Con casi sesenta años a sus espaldas, algunos de los edificios, especialmente los de planta más baja (fueron los primeros en ser construidos), requieren algunas reformas inmediatas. Hay problemas estructurales, humedades y un tendido eléctrico rudimentario, frágil y caótico que pasa demasiado cerca de algunas ventanas. Pero, en su mayor parte, los vecinos no pueden hacer frente a los gastos que supondría el lavado de cara de los bloques. Una señora que camina junto a quien parece ser su marido explica que en muchos pisos viven varias generaciones de las mismas familias, "los abuelos con los nietos y los padres con los hijos", ya que, dada la actual dificultad para encontrar trabajo, "los jóvenes no tienen más remedio que seguir viviendo con sus padres; algunos se fueron a otros barrios y tuvieron que volver tras perder sus casas". En los balcones, entre la abundante ropa tendida, y al contrario que en los locales, se anuncian algunos (pocos) alquileres y casi ninguna venta. Aquí se reside pero los negocios cierran y la economía se hunde. El santo y seña de un barrio que podría ser el mismo que latió sesenta años atrás.

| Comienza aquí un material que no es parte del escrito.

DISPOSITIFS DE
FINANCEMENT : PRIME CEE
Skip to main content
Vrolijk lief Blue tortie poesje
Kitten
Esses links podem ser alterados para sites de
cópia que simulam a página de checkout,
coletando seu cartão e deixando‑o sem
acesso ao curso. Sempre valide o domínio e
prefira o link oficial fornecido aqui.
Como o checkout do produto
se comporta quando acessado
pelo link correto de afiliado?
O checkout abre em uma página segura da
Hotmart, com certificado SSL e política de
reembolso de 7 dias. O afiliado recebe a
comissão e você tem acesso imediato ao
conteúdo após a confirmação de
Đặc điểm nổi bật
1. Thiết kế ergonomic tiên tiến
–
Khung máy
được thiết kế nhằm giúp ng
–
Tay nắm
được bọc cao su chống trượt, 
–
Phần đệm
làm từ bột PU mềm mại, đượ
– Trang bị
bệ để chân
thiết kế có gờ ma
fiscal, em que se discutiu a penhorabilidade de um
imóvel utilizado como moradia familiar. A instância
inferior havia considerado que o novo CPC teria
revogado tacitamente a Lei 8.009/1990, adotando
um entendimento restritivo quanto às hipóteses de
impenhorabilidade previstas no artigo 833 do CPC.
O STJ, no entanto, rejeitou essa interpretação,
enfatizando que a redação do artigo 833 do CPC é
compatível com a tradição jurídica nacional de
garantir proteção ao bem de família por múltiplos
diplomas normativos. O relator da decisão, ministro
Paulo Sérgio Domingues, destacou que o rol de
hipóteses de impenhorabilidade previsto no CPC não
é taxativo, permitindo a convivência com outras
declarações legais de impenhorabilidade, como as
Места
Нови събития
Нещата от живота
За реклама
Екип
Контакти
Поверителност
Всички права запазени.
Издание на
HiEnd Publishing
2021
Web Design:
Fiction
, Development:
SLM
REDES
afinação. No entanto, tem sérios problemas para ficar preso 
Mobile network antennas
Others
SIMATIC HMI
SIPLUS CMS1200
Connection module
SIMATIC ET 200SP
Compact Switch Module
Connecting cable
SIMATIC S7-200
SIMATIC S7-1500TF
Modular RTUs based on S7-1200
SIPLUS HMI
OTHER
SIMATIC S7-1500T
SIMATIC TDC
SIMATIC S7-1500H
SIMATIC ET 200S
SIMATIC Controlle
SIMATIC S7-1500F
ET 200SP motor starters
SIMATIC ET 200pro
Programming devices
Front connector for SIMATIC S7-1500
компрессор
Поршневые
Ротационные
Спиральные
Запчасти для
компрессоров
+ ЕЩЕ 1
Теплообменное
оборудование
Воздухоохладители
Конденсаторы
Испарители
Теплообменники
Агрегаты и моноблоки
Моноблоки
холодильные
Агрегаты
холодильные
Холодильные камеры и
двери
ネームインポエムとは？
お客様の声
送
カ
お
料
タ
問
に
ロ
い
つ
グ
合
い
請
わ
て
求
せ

Las calles, en su mayor parte, se muestran limpias, y el tráfico ordenado. Algunas áreas colindantes con las viviendas están acotadas como aparcamientos privados. En el extremo de la calle Júcar, que sirve de frontera entre Sixto y La Paz (justo frente al Colegio Rosario Moreno), se encuentra uno de los grandes protagonistas del barrio: su parque, un recinto vallado en el que crecen vigorosas y raras especies tropicales, donde los niños juegan bajo la atenta mirada de sus padres y los ancianos encuentran el marco perfecto para tomar el fresco a sus anchas. Mantenido y custodiado por la Asociación de Vecinos que tiene su sede en el mismo perímetro, lo que hoy es un vergel fue una vez un picadero de drogadictos afortunadamente desmantelado. Ahora, el parque cierra sus puertas por las noches y está vigilado. Pero una señora de melena gris que se dispone a entrar advierte: "Lo malo son las ratas. Todos los días salen. Hemos pedido al Ayuntamiento mil veces que fumigue, y nada, no hacen caso". Estarán preocupados por otros asuntos. Eso se pierden.